BEGIN Provided entries

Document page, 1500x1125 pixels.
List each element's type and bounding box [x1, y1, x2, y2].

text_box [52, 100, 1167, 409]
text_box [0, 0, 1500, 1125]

END Provided entries
BEGIN Provided entries

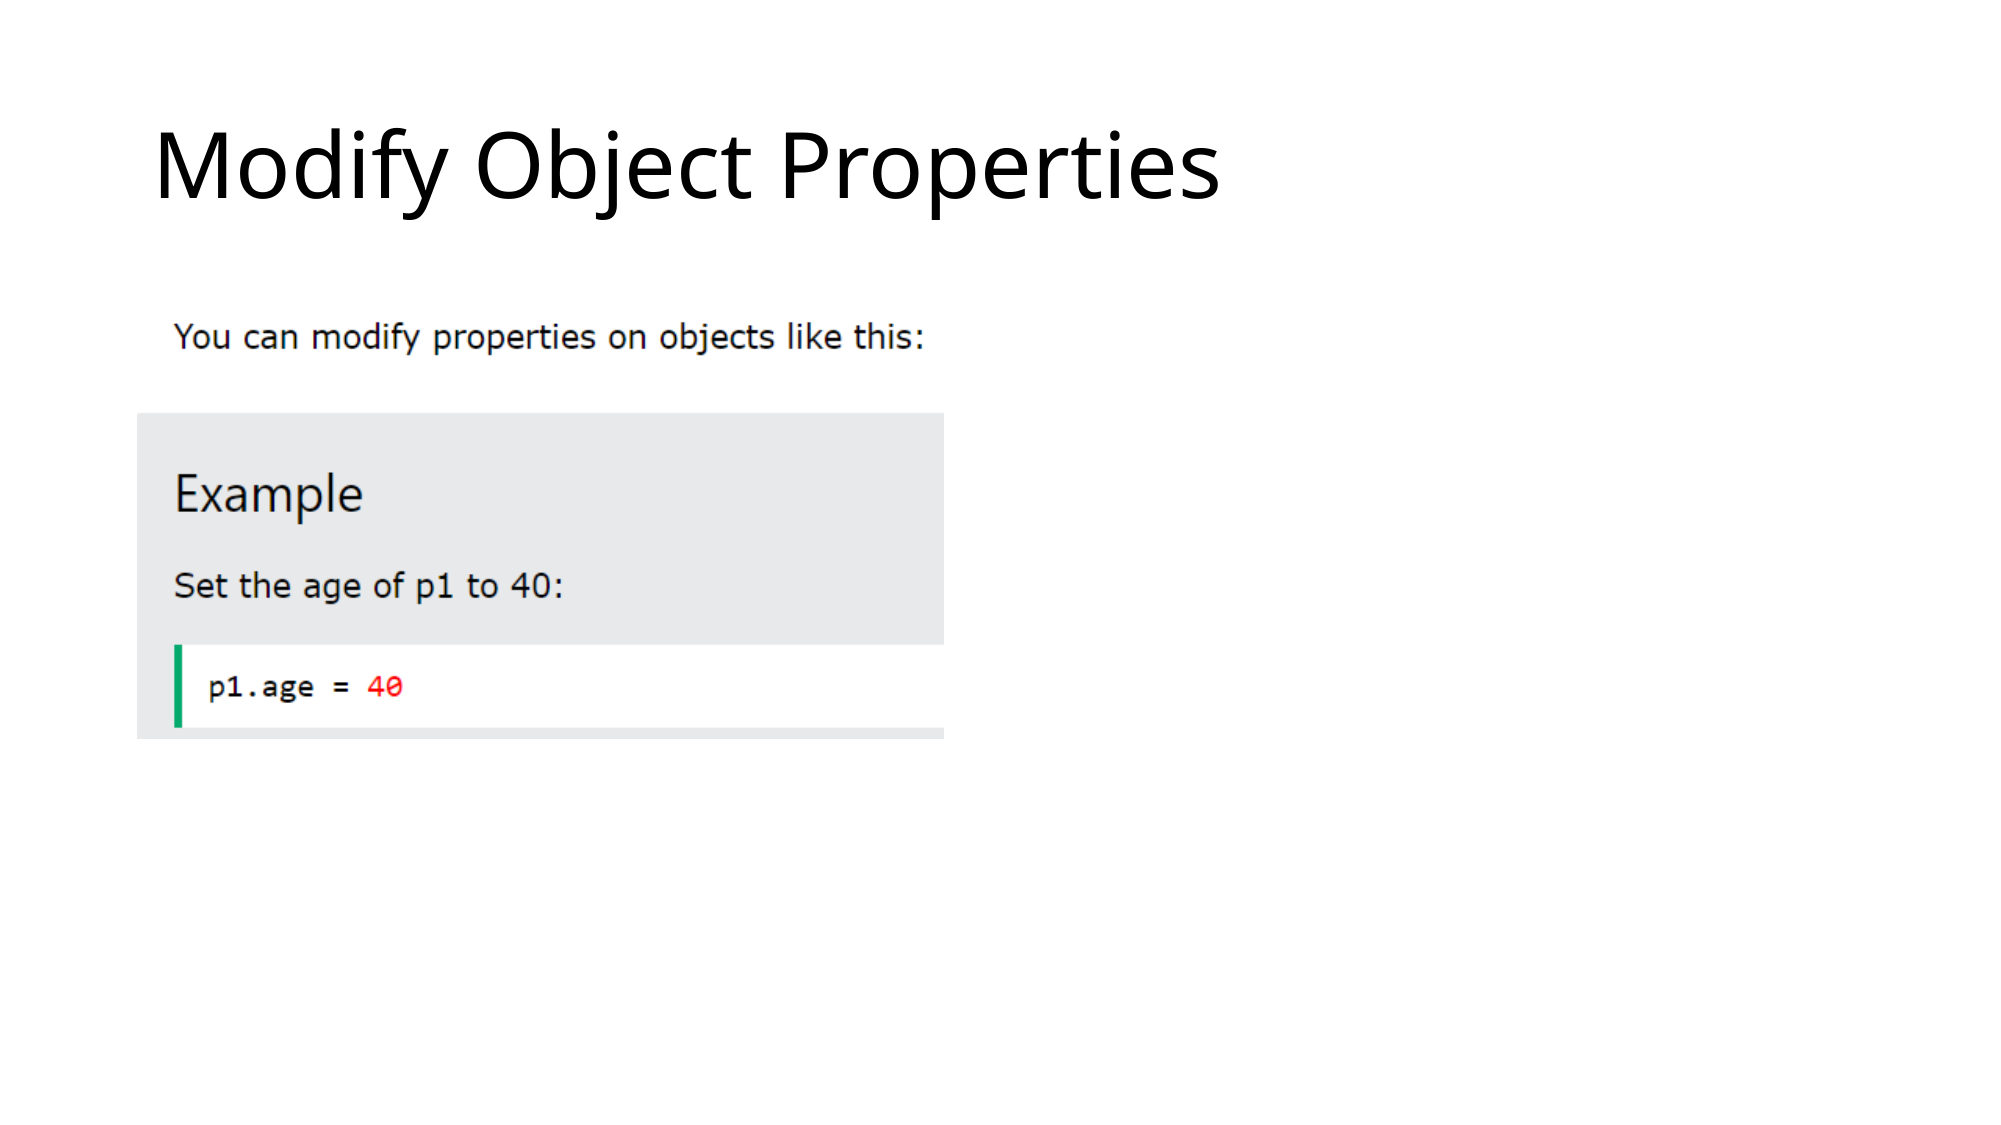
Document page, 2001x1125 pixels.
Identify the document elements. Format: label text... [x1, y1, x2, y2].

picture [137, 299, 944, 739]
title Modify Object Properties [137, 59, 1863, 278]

END Provided entries

- **Exercise brief**
How many lines of the entries contain "page"? Answer with a number alone.

- **Response area**
2